SEDD — Score Entropy Discrete Diffusion (Lou et al. 2024)
Alternative loss formulation via score matching for discrete state spaces. Important as a competing theoretical framing; ablation possibility for CASCADE if the LLaDA-style CE loss underperforms.
MD4 — Simplified Masked Diffusion (Sahoo et al. 2024)
The cleanest re-derivation: linear absorbing schedule m(t) = t gives the 1/m-weighted CE loss as the negative ELBO. CASCADE's training loss is literally MD4's loss applied per-block.
LLaDA-V / LLaDA 1.5 / 2.0 / MoE (You et al., Nie et al. 2025)
Family of LLaDA follow-ups: multimodal (V), MoE, dense scaling. Robustness evidence — masked diffusion works across scales and architecture additions.
Dream-7B — Diffusion via AR Adaptation (Ye et al. 2025)
The blueprint for CASCADE Phase 4. Starts from Qwen-2.5-7B and continues pretraining on the masked-diffusion objective for ~150B tokens, recovering most of the AR teacher's quality at a fraction of the from-scratch cost.
Fast-dLLM and v2 — KV-cache acceleration (Wu et al. 2025)
Training-free accelerator for masked-diffusion LMs: caches K/V at committed positions across denoising steps.

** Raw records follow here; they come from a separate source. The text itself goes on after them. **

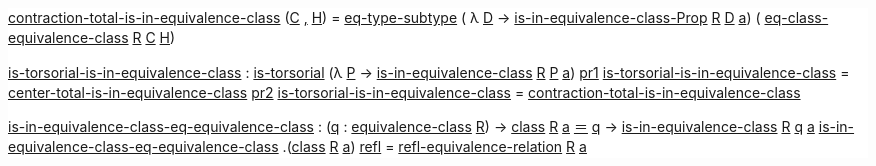   <a id="11065" href="foundation.equivalence-classes.html#10883" class="Function">contraction-total-is-in-equivalence-class</a> <a id="11107" class="Symbol">(</a><a id="11108" href="foundation.equivalence-classes.html#11108" class="Bound">C</a> <a id="11110" href="foundation.dependent-pair-types.html#787" class="InductiveConstructor Operator">,</a> <a id="11112" href="foundation.equivalence-classes.html#11112" class="Bound">H</a><a id="11113" class="Symbol">)</a> <a id="11115" class="Symbol">=</a>
    <a id="11121" href="foundation-core.subtypes.html#3938" class="Function">eq-type-subtype</a>
      <a id="11143" class="Symbol">(</a> <a id="11145" class="Symbol">λ</a> <a id="11147" href="foundation.equivalence-classes.html#11147" class="Bound">D</a> <a id="11149" class="Symbol">→</a> <a id="11151" href="foundation.equivalence-classes.html#4550" class="Function">is-in-equivalence-class-Prop</a> <a id="11180" href="foundation.equivalence-classes.html#10595" class="Bound">R</a> <a id="11182" href="foundation.equivalence-classes.html#11147" class="Bound">D</a> <a id="11184" href="foundation.equivalence-classes.html#10627" class="Bound">a</a><a id="11185" class="Symbol">)</a>
      <a id="11193" class="Symbol">(</a> <a id="11195" href="foundation.equivalence-classes.html#10155" class="Function">eq-class-equivalence-class</a> <a id="11222" href="foundation.equivalence-classes.html#10595" class="Bound">R</a> <a id="11224" href="foundation.equivalence-classes.html#11108" class="Bound">C</a> <a id="11226" href="foundation.equivalence-classes.html#11112" class="Bound">H</a><a id="11227" class="Symbol">)</a>

  <a id="11232" href="foundation.equivalence-classes.html#11232" class="Function">is-torsorial-is-in-equivalence-class</a> <a id="11269" class="Symbol">:</a>
    <a id="11275" href="foundation-core.torsorial-type-families.html#2474" class="Function">is-torsorial</a> <a id="11288" class="Symbol">(λ</a> <a id="11291" href="foundation.equivalence-classes.html#11291" class="Bound">P</a> <a id="11293" class="Symbol">→</a> <a id="11295" href="foundation.equivalence-classes.html#4183" class="Function">is-in-equivalence-class</a> <a id="11319" href="foundation.equivalence-classes.html#10595" class="Bound">R</a> <a id="11321" href="foundation.equivalence-classes.html#11291" class="Bound">P</a> <a id="11323" href="foundation.equivalence-classes.html#10627" class="Bound">a</a><a id="11324" class="Symbol">)</a>
  <a id="11328" href="foundation.dependent-pair-types.html#681" class="Field">pr1</a> <a id="11332" href="foundation.equivalence-classes.html#11232" class="Function">is-torsorial-is-in-equivalence-class</a> <a id="11369" class="Symbol">=</a>
    <a id="11375" href="foundation.equivalence-classes.html#10645" class="Function">center-total-is-in-equivalence-class</a>
  <a id="11414" href="foundation.dependent-pair-types.html#693" class="Field">pr2</a> <a id="11418" href="foundation.equivalence-classes.html#11232" class="Function">is-torsorial-is-in-equivalence-class</a> <a id="11455" class="Symbol">=</a>
    <a id="11461" href="foundation.equivalence-classes.html#10883" class="Function">contraction-total-is-in-equivalence-class</a>

  <a id="11506" href="foundation.equivalence-classes.html#11506" class="Function">is-in-equivalence-class-eq-equivalence-class</a> <a id="11551" class="Symbol">:</a>
    <a id="11557" class="Symbol">(</a><a id="11558" href="foundation.equivalence-classes.html#11558" class="Bound">q</a> <a id="11560" class="Symbol">:</a> <a id="11562" href="foundation.equivalence-classes.html#2665" class="Function">equivalence-class</a> <a id="11580" href="foundation.equivalence-classes.html#10595" class="Bound">R</a><a id="11581" class="Symbol">)</a> <a id="11583" class="Symbol">→</a> <a id="11585" href="foundation.equivalence-classes.html#2767" class="Function">class</a> <a id="11591" href="foundation.equivalence-classes.html#10595" class="Bound">R</a> <a id="11593" href="foundation.equivalence-classes.html#10627" class="Bound">a</a> <a id="11595" href="foundation-core.identity-types.html#2713" class="Function Operator">＝</a> <a id="11597" href="foundation.equivalence-classes.html#11558" class="Bound">q</a> <a id="11599" class="Symbol">→</a>
    <a id="11605" href="foundation.equivalence-classes.html#4183" class="Function">is-in-equivalence-class</a> <a id="11629" href="foundation.equivalence-classes.html#10595" class="Bound">R</a> <a id="11631" href="foundation.equivalence-classes.html#11558" class="Bound">q</a> <a id="11633" href="foundation.equivalence-classes.html#10627" class="Bound">a</a>
  <a id="11637" href="foundation.equivalence-classes.html#11506" class="Function">is-in-equivalence-class-eq-equivalence-class</a> <a id="11682" class="DottedPattern Symbol">.(</a><a id="11684" href="foundation.equivalence-classes.html#2767" class="DottedPattern Function">class</a> <a id="11690" href="foundation.equivalence-classes.html#10595" class="DottedPattern Bound">R</a> <a id="11692" href="foundation.equivalence-classes.html#10627" class="DottedPattern Bound">a</a><a id="11693" class="DottedPattern Symbol">)</a> <a id="11695" href="foundation-core.identity-types.html#2682" class="InductiveConstructor">refl</a> <a id="11700" class="Symbol">=</a>
    <a id="11706" href="foundation-core.equivalence-relations.html#2500" class="Function">refl-equivalence-relation</a> <a id="11732" href="foundation.equivalence-classes.html#10595" class="Bound">R</a> <a id="11734" href="foundation.equivalence-classes.html#10627" class="Bound">a</a>
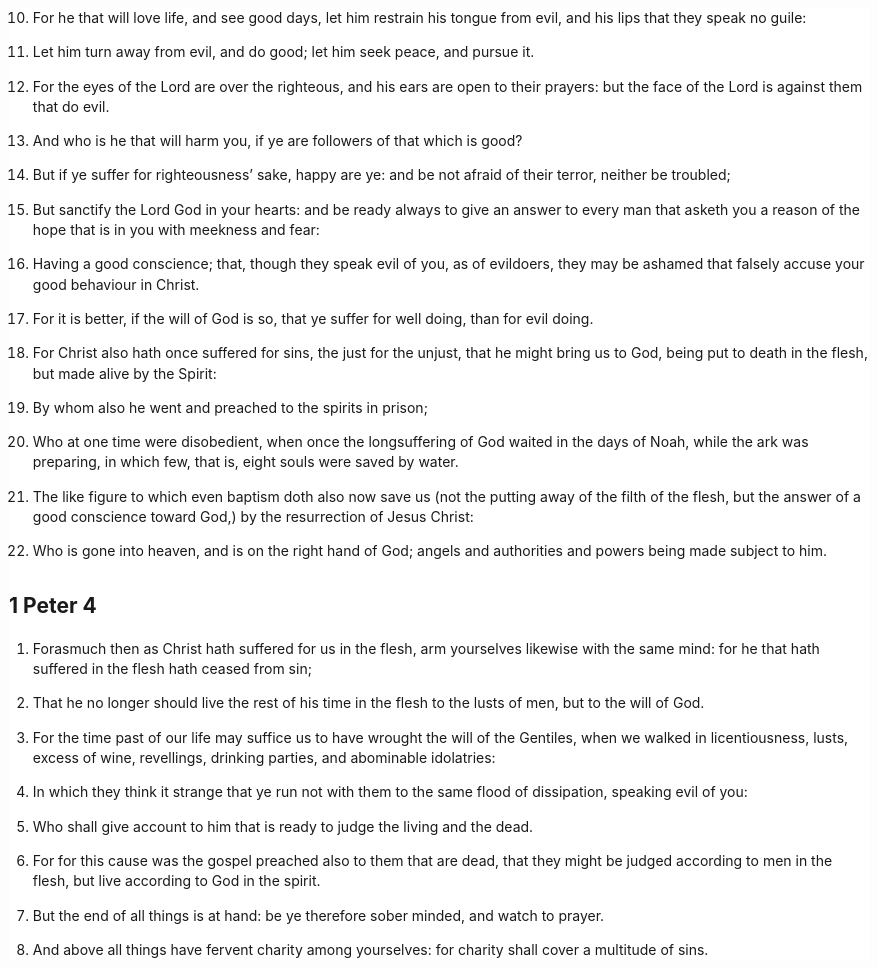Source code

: 10. For he that will love life, and see good days, let him restrain his tongue from evil, and his lips that they speak no guile:

11. Let him turn away from evil, and do good; let him seek peace, and pursue it.

12. For the eyes of the Lord are over the righteous, and his ears are open to their prayers: but the face of the Lord is against them that do evil. 

13. And who is he that will harm you, if ye are followers of that which is good?

14. But if ye suffer for righteousness’ sake, happy are ye: and be not afraid of their terror, neither be troubled;

15. But sanctify the Lord God in your hearts: and be ready always to give an answer to every man that asketh you a reason of the hope that is in you with meekness and fear: 

16. Having a good conscience; that, though they speak evil of you, as of evildoers, they may be ashamed that falsely accuse your good behaviour in Christ.

17. For it is better, if the will of God is so, that ye suffer for well doing, than for evil doing.

18. For Christ also hath once suffered for sins, the just for the unjust, that he might bring us to God, being put to death in the flesh, but made alive by the Spirit:

19. By whom also he went and preached to the spirits in prison;

20. Who at one time were disobedient, when once the longsuffering of God waited in the days of Noah, while the ark was preparing, in which few, that is, eight souls were saved by water.

21. The like figure to which even baptism doth also now save us (not the putting away of the filth of the flesh, but the answer of a good conscience toward God,) by the resurrection of Jesus Christ:

22. Who is gone into heaven, and is on the right hand of God; angels and authorities and powers being made subject to him.

## 1 Peter 4

1. Forasmuch then as Christ hath suffered for us in the flesh, arm yourselves likewise with the same mind: for he that hath suffered in the flesh hath ceased from sin;

2. That he no longer should live the rest of his time in the flesh to the lusts of men, but to the will of God.

3. For the time past of our life may suffice us to have wrought the will of the Gentiles, when we walked in licentiousness, lusts, excess of wine, revellings, drinking parties, and abominable idolatries:

4. In which they think it strange that ye run not with them to the same flood of dissipation, speaking evil of you:

5. Who shall give account to him that is ready to judge the living and the dead.

6. For for this cause was the gospel preached also to them that are dead, that they might be judged according to men in the flesh, but live according to God in the spirit.

7. But the end of all things is at hand: be ye therefore sober minded, and watch to prayer.

8. And above all things have fervent charity among yourselves: for charity shall cover a multitude of sins.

The within-block analog of CASCADE's across-block cache. The structural threat: if Fast-dLLM v2 alone is fast enough, CASCADE's pitch must lean on streaming preservation.
SSD-LM — Semi-autoregressive Simplex Diffusion (Han et al. 2022)
The 2022 antecedent to BD3-LM, in continuous (simplex) state space. Historical interest: BD3-LM cites it as the precedent for block diffusion. Mostly relevant as a “why discrete-state won” data point.
Yin et al. 2025 — From slow bidirectional to fast AR video diffusion
The closest analog to CASCADE's thesis in the video domain — convert bidirectional diffusion to AR-along-one-axis. Cross-modal validation of the “block-causal + diffusion-within-block” pattern.
Han et al. 2025 — Survey on Diffusion Language Models (VILA-Lab)
2025 field survey. Useful for coverage check (anything cited but missing from CASCADE's lit set is a gap) and for the related-work matrix in Phase 6's paper.
Mercury — Inception Labs production diffusion LM
The first production-deployed diffusion language model, with advertised very-large throughput multiples. The visible competitive benchmark for CASCADE. Open question: is Mercury block-diffusion (in which case CASCADE's adaptive-K is the only delta) or full diffusion + Fast-dLLM-style cache (in which case streaming is the differentiator)?
BD3-LM § 5 — Block-vs-token ablations
The empirical evidence for the block-size knob. Sweeps B from 1 (= AR) to L (= full diffusion); shows intermediate B ≈ 32 Pareto-dominates both endpoints. CASCADE will rerun these ablations to provide head-to-head numbers.
How the notes are structured
Each lit note has the same five mandatory sections:
- Corruption process
- How is training data corrupted (forward process)? Schedule, per-position vs. per-sequence, independence.
- Loss
- The exact loss function. Where does each term come from? Reweighting? What ELBO does it correspond to?
- Inference structure
- The exact generation procedure. Steps. What changes per step. Determinism vs. sampling. Length flexibility.
- KV-cache use
- Cached or not? Which part of K/V is cached, how invalidated, cost saving? If no cache, why — what structural blocker?
- Throughput vs AR
- Honest scaling characterization. Does the advantage hold at long sequences, at large batches, in production settings?
The uniform structure makes cross-paper comparison mechanical, which means the related-work matrix in Phase 6's paper essentially writes itself from these sections.